> _GIVEN TASK_:
Tally the lines of the records below that contain the string "score", matching case exactly, and give only the number.

> _DATA SHOWN_:
☆ ☆ ☆
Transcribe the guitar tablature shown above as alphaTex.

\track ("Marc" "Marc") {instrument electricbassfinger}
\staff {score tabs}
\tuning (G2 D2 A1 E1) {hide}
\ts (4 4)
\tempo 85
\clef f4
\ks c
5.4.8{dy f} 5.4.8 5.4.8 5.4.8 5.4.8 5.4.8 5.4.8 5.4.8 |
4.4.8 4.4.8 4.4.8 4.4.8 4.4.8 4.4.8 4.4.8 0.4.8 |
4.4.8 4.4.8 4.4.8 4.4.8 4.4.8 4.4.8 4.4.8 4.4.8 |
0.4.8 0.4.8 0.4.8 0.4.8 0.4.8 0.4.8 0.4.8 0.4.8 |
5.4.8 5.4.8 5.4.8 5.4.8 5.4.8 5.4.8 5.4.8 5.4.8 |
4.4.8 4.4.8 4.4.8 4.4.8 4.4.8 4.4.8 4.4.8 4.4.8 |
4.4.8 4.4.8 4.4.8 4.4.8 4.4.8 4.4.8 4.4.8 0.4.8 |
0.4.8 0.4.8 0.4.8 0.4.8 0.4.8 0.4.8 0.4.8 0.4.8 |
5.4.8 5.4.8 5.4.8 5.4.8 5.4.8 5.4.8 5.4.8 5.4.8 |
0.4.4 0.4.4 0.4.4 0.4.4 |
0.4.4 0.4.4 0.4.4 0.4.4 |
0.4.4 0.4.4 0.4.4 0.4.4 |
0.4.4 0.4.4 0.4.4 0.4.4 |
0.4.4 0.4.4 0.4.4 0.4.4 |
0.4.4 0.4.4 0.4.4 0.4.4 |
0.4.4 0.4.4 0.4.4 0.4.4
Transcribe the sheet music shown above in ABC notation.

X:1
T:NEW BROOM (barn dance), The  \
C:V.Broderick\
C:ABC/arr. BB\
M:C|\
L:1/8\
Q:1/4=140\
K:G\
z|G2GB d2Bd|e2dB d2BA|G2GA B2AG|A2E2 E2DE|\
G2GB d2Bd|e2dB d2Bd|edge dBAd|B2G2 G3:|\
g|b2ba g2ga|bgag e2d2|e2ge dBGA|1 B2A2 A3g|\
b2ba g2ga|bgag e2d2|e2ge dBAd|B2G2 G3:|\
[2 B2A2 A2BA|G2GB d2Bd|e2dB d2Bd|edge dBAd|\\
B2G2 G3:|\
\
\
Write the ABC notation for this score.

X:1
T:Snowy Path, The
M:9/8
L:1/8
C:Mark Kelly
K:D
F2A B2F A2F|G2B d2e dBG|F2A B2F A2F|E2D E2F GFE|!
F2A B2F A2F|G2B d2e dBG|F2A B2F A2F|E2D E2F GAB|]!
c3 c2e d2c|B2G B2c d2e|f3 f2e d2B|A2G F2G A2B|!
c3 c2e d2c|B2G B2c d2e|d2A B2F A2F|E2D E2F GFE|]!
☆ ☆ ☆
> _WRITTEN RESPONSE_:
2